What you need to know
Beijing doesn’t see the irony in the fact that when Xi met Ma in Singapore last year, the Chinese president was practically accepting that “one China” as a common goal was as good as dead.
No sooner had Taiwan President Tsai Ing-wen (蔡英文) picked up the phone to make a congratulatory call to President-elect Donald Trump, than the Chinese Foreign Ministry had started its protests. The rhetorical overdrive which followed, aimed against this democratically elected government and the 23 million people who live on this island was in the end as predictable as it was mechanical in its delivery. "We have already made solemn representations about it (the phone call) to the relevant U.S. side. It must be pointed out that there is only one China in the world. Taiwan is an inalienable part of China's territory," the statement said.
The Chinese Foreign Minister also labeled President Tsai as “petty” and suggested the 10-minute phone call was “just a small trick” made deliberately, as if to somehow offend Chinese sensitivities. Clearly rattled, Beijing also demanded that U.S. authorities ban Tsai from transiting through the country on her way to a diplomatic tour of Central America. The request was promptly rejected by Washington, which suggested that such transits were based on "long-standing U.S. practice, consistent with the unofficial nature of (U.S.) relations with Taiwan."
Whilst China’s constant bullying of Taiwan on the international arena has continued mostly unchallenged since the changing of diplomatic relations in 1979, Beijing now faces in Trump a political heavyweight who seems intent on pushing back against Chinese assertiveness in the region. Part of that includes Trump potentially seeking to explore a warming in ties with Taiwan. As he suggested in his tweets in the week following ‘The Call’, the U.S. sells billions of dollars worth of arms to Taiwan, so why shouldn’t he be able to take a phone call from its president? The president of a democratic and prosperous nation that has the 22nd highest GDP in the world and is the U.S.’ tenth biggest trading partner.
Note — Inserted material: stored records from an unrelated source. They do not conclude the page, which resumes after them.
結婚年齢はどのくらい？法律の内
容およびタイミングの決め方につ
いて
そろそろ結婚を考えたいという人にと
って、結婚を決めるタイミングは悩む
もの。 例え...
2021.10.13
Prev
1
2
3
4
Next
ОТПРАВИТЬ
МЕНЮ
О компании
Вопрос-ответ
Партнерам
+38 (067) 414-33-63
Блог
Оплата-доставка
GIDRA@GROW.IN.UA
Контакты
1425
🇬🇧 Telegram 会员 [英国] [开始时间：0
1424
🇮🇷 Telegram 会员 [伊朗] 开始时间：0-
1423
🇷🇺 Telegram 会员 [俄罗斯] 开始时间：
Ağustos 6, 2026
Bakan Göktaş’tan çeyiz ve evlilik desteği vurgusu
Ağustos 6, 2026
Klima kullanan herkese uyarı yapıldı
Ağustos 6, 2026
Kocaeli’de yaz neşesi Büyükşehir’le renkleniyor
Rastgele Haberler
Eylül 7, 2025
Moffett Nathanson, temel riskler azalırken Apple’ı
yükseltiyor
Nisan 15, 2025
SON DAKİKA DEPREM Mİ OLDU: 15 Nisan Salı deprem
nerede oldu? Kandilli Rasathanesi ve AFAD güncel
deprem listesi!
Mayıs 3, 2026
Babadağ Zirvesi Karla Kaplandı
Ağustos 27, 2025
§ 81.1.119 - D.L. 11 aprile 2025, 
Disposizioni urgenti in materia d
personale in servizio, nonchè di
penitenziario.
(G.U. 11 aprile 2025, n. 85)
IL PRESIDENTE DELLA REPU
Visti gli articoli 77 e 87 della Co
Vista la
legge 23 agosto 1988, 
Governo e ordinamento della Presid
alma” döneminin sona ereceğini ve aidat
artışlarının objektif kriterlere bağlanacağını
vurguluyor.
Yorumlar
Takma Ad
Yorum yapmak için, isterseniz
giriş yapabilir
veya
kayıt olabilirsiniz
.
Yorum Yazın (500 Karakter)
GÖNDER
More confusing perhaps is why China sees it inappropriate for the President-elect of the United States to break protocol on the “one-China” policy and simply answer a phone call, when itself broke those norms last November with the meeting between then-Taiwan President Ma Ying-jeou (馬英九) and China President Xi Jinping (習近平) in Singapore. "We urge the relevant parties in the U.S. to abide by the commitment to the one-China policy" was the line repeated by Beijing after last week’s phone call.
Beijing doesn’t see the irony in the fact that when Xi met Ma in Singapore last year, the Chinese president was practically accepting that “one China” as a common goal was as good as dead. Meeting President Ma put an end to the seventy years of Chinese policy which has previously been unwilling to compromise or show any flexibility on China’s dealings with its periphery. Thus, if the one-China policy really is the cornerstone of bilateral relations between the U.S. and China, yet such a meeting with President Ma was possible, what grounds does Beijing have to create such uproar over a 10-minute phone call?
The answer, of course, is that China alone wants to call the shots in the region. Beijing’s increasing assertiveness has seldom been challenged in recent years, and such behavior reflects China’s standing as the regional bully, demanding others follow its obscure demands whilst unashamedly finding itself exempt from such standards. Contrary to what some media outlets have been running, Trump didn’t make the call himself, he merely accepted the call from Tsai and her team. And why shouldn’t he have? The constant bullying and forced isolation of Taiwan from the international community driven by Beijing must stop. Whilst Taiwan ought to be cautious about Trump’s words, there is room for optimism. The international community might now start to see the importance of dealing with Taiwan on its own terms, and more importantly, deferring issues about sovereignty to the 23 million people that call Taiwan home.